• Job item
The entries below are to be restated exactly, and their images are to be omitted.

[Entries taken from a collection]

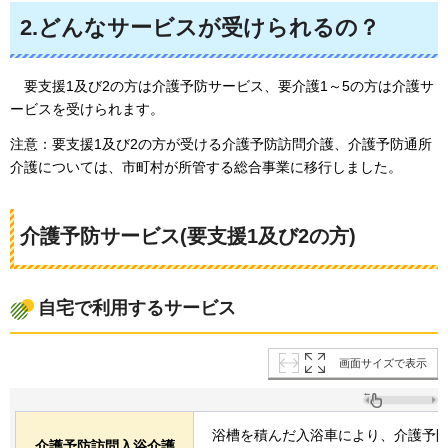
2.どんなサービスが受けられるの？
要支援1
及び2の方は介護予防サービス、要介護1～5の方は介護サ
ービスを受けられます。
注意：要支援1及び2の方が受ける介護予防訪問介護、介護予防通所
介護については、市町村が所管する総合事業に移行しました。
介護予防サービス(要支援1及び2の方)
自宅で利用するサービス
画面サイズで表示
浴槽を積んだ入浴車により、介護予
介護予防訪問入浴介護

• Exercise answer
2.どんなサービスが受けられるの？
要支援1
及び2の方は介護予防サービス、要介護1～5の方は介護サ
ービスを受けられます。
注意：要支援1及び2の方が受ける介護予防訪問介護、介護予防通所
介護については、市町村が所管する総合事業に移行しました。
介護予防サービス(要支援1及び2の方)
自宅で利用するサービス
画面サイズで表示
浴槽を積んだ入浴車により、介護予
介護予防訪問入浴介護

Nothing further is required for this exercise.